II. Mais plus rien comme avant

Avoir fait un SVE a non pas changé mes perspectives d’avenir mais en a dessiné les contours un peu plus nettement.
Le SVE donne vraiment confiance en soi et quand on a vécu à l’étranger on n’a qu’une envie, c’est de repartir. Je me sens prête à mener ma vie en dehors des lignes toutes tracées. Ne pas avoir peur de voyager d’un coup de tête, ne pas avoir peur de changer de métier. Croire accessibles des envies un peu folles qu’on ne croirait réalisables que chez les autres. Aussi je me sens prête à vivre quelques temps dans des pays un peu plus exotiques que l’Autriche (Russie, Inde), à faire un an d’un volontariat plus socialement engagé, ou tout simplement à découvrir la France que je connais si peu.
Pour l’instant je cherche du travail dans l’action sociale des collectivités territoriales, mais sous forme de remplacements, afin de me déplacer en France, afin d’avoir un aperçu des différents types d’action. Mais je pense déjà au VIA (qui n’est pas du volontariat !), à mon Capital Avenir, à tester mes compétences dans une association engagée du type Compagnons bâtisseurs. Sans avoir plus peur, ou presque.

III. Et l’Autriche ?

J’ai adoré mon pays d’accueil mais je n’y suis pas restée comme cela arrive parfois. Ainsi avoir un copain à Vienne aurait pu influencer mon choix mais cela n’a pas été le cas, malgré mon attachement pour lui. En effet, l’Autriche m’a beaucoup appris sur la France, sur ses gens, sur son patrimoine, sur ses défauts et qualités, sa nourriture. Et c’est en France que je veux habiter même si l’étranger me prend et me prendra toujours un peu dans ses filets.
Par ailleurs mes projets professionnels sont tournés vers la France mais le climat autrichien est un peu rude à mon goût et la nourriture bonne mais un peu trop riche et déséquilibrée pour ma silhouette !
Mais je serai toujours appelée à tourner autour de l’Autriche.
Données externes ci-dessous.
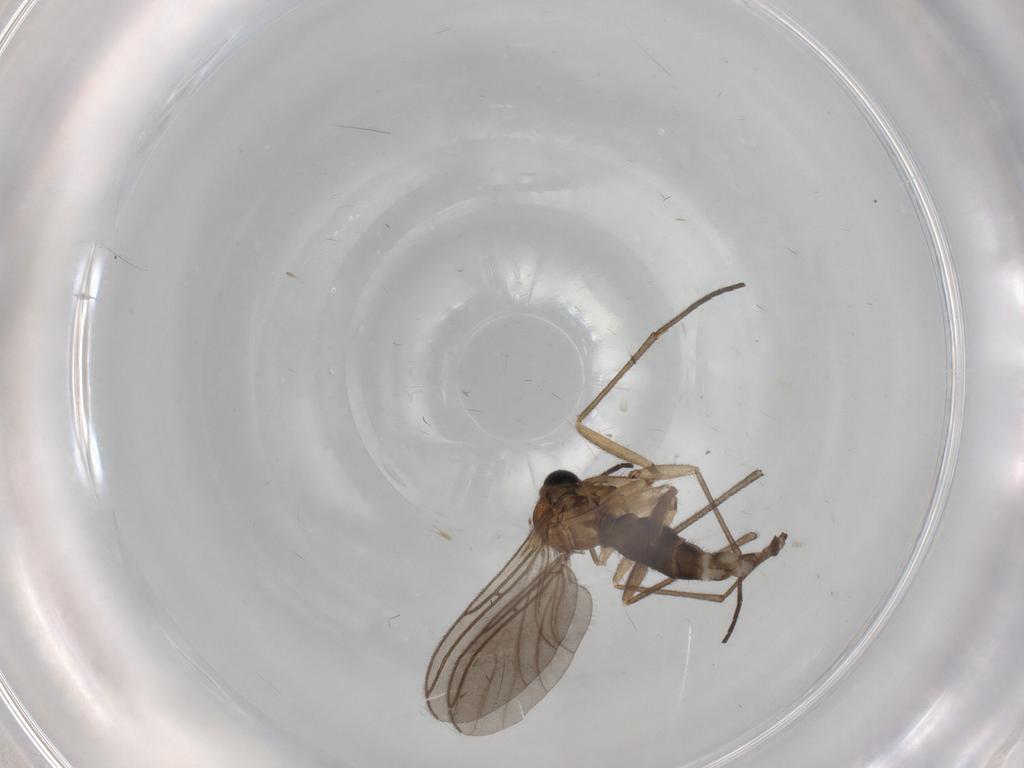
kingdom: Animalia
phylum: Arthropoda
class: Insecta
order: Diptera
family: Sciaridae
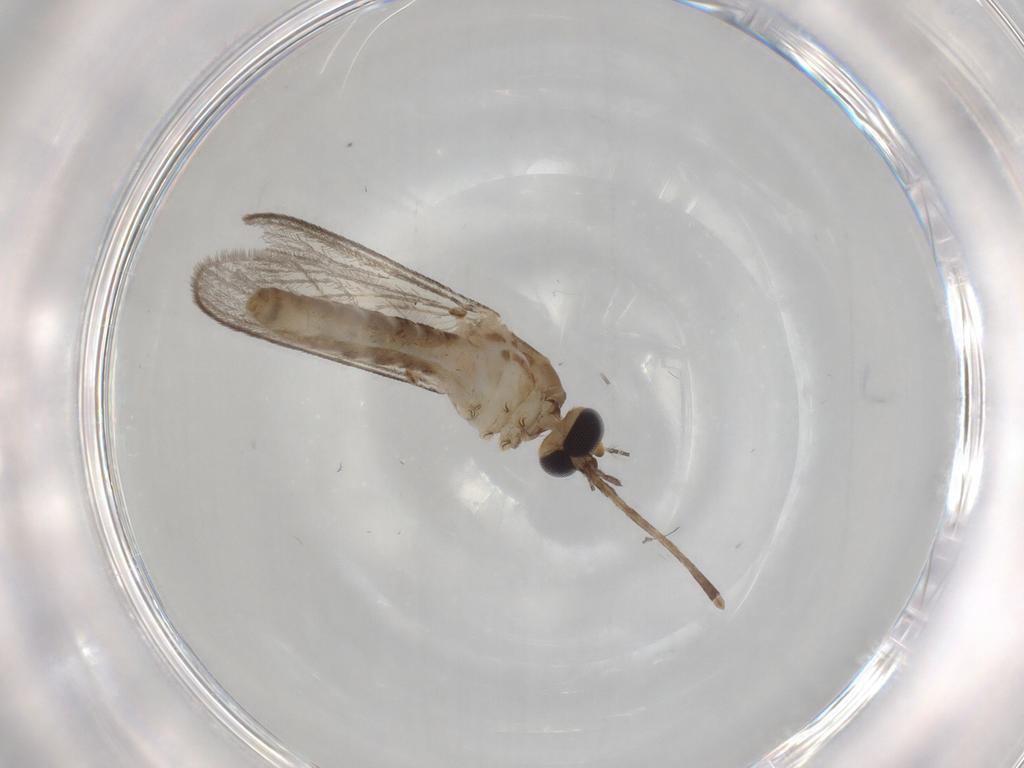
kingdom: Animalia
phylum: Arthropoda
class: Insecta
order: Diptera
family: Culicidae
Déjà, rien que parce que ma sœur vit à 5km de ce pays. Et puis par goût pour le pays, pour les liens créés. Je reviens d’ailleurs d’une semaine à Vienne !

IV. Message…

Il arrive que des SVE ratent mais la plupart du temps ils sont une réussite et je pense largement avoir expliqué pourquoi dans mon cas. Je ne peux terminer que sur un cri, tant pis s’il est banal « Vive le SVE ! ». Je voudrais que tout les jeunes en France le sachent, qu’ils sachent que travailler volontairement enrichit incroyablement, que les volontaires ne sont pas des fous ou des saints tellement la vie est douce dans ces moments. L’Europe donne des outils magnifiques pour les jeunes (et pas que le SVE), même s’ils ne les saisissent pas ils doivent les connaître. Ils sont un moyen de construire l’Europe non pas avec de l’argent mais avec le partage entre les peuples.